How the Migrant Crisis Is Testing Europe's Security Strategy

COPENHAGEN -- Which battles should Europe pick? At least since the euro crisis, the quest for Europe's survival has been mostly associated with monetary rather than military matters. But at the end of this week, European leaders will take the question more literally, as they convene for another summit, this time dedicated to security.

The meeting is in fact the sequel of one that took place in late 2013, when EU government chiefs convened for a first thematic debate on what is arguably the chimera of European integration: defense policy. Eighteen months must appear like a different era, as Europeans feel simultaneously attacked on all flanks of their homeland.

At this week's summit, leaders will call for a review of the European security strategy. The EU produced such a document only once before 12 years ago, after European countries dramatically split over the U.S.-led war in Iraq. But after the creation of the single currency and just before the historic expansion towards Eastern Europe, this was easily the most optimistic phase in modern European history. "Europe has never been so prosperous, so secure nor so free," opens the 2003 strategy.

That premise hardly applies today. In the East, the Ukraine conflict and Russia's annexation of Crimea have vividly brought back the spectre of warfare and land grabs, which Europeans thought consigned to the dustbin of their 20th century history. Chronically unequipped to talk Moscow's language of geopolitics, the EU had placed all its bets in the gradual expansion of Europe's economic reach. But an approach that once seemed irresistible now appears utterly irrelevant.

"That the pursuit of security is increasingly at odds with that of integration is an ominous sign."

In the southern Mediterranean, the Islamic State has made such dangerous inroads, as to justify, last week, a U.S. air strike in Libya. Europeans, however, feel more threatened by tens of thousands of destitute migrants, reaching the continent by the boatload. As is often the case, the issue has become primarily an internal European one, with capitals bickering over quotas of migrants that they should receive. Yet, the security implications are never too far behind, as testified by the EU proposal to launch a military mission to intercept and destroy migrant boats.

Meanwhile, the political case for a common defense policy has gotten even weaker in the years following the sovereign-debt crisis. What brings European capitals together is an unwillingness to pay for the kind of technologically advanced defense that would prevent the creeping de-militarization of Europe. As a result, policy making has remained stuck to a litany of lofty statements and imaginary battle groups.

Inevitably, European leaders will be left to choose a handful of priorities, which are small enough to handle. Proposals to be tabled at the summit include military pooling and sharing as a way to cut costs, harmonizing the European defense industry and building common capabilities, such as air-to-air refueling, surveillance drones, satellite communications and cyber defense.

This kind of pragmatism may point the way in the right direction, but prioritization should also mean avoiding picking the wrong battles. The proposed mission against migrant boats aims at cracking down the syndicate of traffickers much in the same way as it happened with pirates off the coast of Somalia. Yet, execution will be much more perilous in the Mediterranean, as a military operation might endanger the lives of migrants and refugees who are already in the hands of smugglers. Any such venture would also require a United Nations mandate, which Europeans will probably see torpedoed by Russia. Above all, it's hard to dispel the suspicion that any such measure is at least partly a reflection of the populist undertones plaguing the public debate in several European countries.

"A new European security strategy must make the case that the nexus of security and integration still amount to the formula of European peace."

This leads to what is arguably the most consequential item on this week's agenda: the linkage of internal and external security policies.

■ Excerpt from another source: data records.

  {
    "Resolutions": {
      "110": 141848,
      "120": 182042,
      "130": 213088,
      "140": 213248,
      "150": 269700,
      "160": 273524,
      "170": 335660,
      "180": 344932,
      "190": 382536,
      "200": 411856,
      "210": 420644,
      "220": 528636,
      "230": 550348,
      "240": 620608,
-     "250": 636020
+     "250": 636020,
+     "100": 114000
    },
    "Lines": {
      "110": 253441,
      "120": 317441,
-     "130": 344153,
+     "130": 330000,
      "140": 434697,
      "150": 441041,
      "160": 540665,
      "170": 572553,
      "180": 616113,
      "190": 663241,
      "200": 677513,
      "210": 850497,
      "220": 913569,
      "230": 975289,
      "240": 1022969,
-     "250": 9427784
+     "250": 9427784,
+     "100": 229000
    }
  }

Issues such as illegal migration and terrorism are inextricably linked to instability in Europe's immediate neighborhood. Europe's ability to tackle both resides in an ever tighter collaboration among countries, as well as with EU institutions. Yet the overlapping crises in Europe's backyard are leading to national responses directly challenging European integration and solidarity.

Pragmatic voices counsel against addressing this conundrum by means of an ambitious grand strategy. Closer cooperation among smaller groups of like-minded European states can deliver a more effective division of labor than what today often amounts to a cacophony of dissenting voices. Similarly, the reorganization of the new European Commission in thematic project teams points towards a networked way of operating. Delivering results is what will turn the union into a more credible security actor, no matter how they come about.

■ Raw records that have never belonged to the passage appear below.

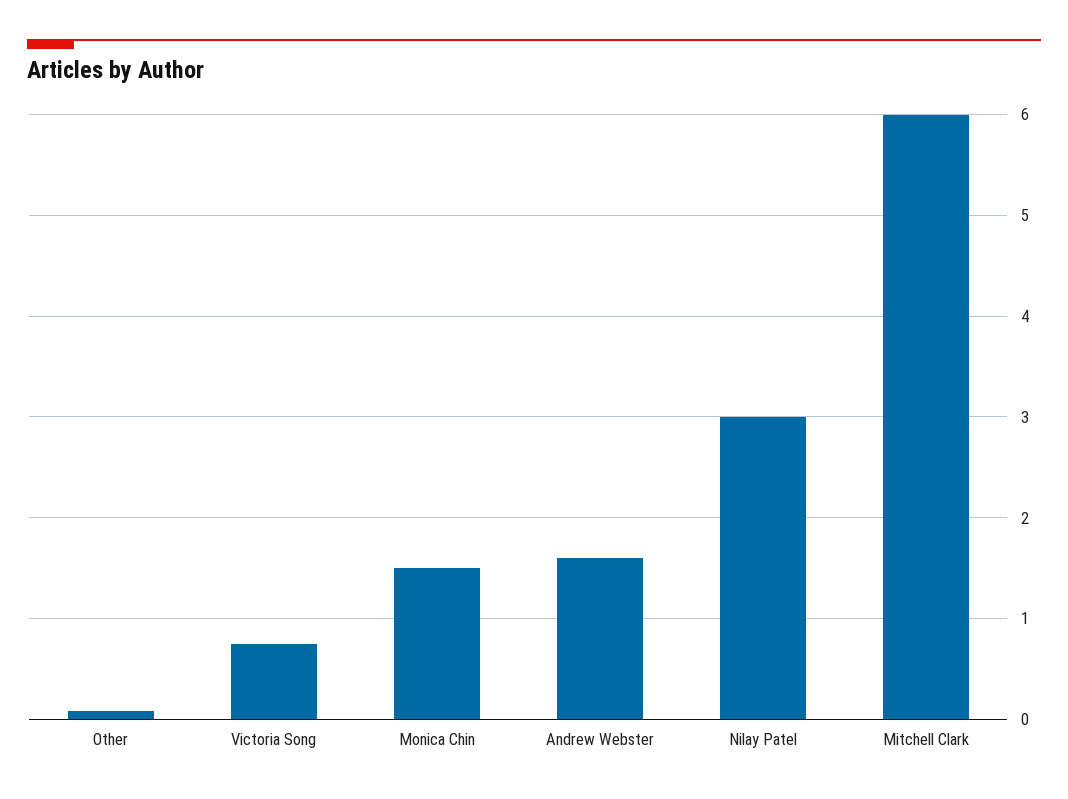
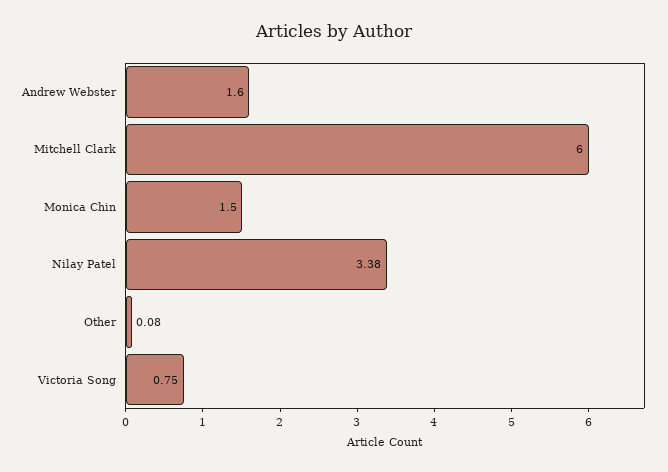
  {
    "Other": 0.08,
    "Victoria Song": 0.75,
    "Monica Chin": 1.5,
    "Andrew Webster": 1.6,
-   "Nilay Patel": 3,
+   "Nilay Patel": 3.38,
    "Mitchell Clark": 6
  }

Even so, that the pursuit of security is increasingly at odds with that of integration is an ominous sign. Hungary, for one, has just announced that it will build a 175 km-long fence to seal its border with Serbia; the Berlin Wall was only slightly shorter.

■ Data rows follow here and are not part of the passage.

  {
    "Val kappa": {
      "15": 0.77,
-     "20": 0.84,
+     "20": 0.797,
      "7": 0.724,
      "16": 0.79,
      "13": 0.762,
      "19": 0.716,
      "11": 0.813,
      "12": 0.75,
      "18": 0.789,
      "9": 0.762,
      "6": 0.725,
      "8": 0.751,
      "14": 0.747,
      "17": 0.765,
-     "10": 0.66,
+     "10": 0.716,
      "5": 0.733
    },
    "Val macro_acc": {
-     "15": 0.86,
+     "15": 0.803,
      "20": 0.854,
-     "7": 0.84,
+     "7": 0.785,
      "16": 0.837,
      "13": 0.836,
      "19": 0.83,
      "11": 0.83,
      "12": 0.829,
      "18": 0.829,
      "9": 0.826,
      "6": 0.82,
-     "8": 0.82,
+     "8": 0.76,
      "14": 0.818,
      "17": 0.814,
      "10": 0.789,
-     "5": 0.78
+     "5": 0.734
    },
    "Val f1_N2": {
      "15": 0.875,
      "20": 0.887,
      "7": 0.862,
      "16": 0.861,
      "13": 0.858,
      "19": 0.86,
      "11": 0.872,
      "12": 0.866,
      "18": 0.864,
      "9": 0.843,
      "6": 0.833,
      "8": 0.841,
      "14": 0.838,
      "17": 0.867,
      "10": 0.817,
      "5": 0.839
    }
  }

The most revolutionary idea of modern Europe has been to purse the safety of its citizens by opening borders, not erecting barriers. A new European security strategy must make the case that the nexus of security and integration still amount to the formula of European peace. That is a battle that Europe cannot afford to lose.

Fabrizio Tassinari is head of foreign policy studies and Christine Nissen is a PhD candidate, both at the Danish Institute for International Studies, which has just released the report: European Defence Cooperation After the Lisbon Treaty: The road is paved for increased momentum.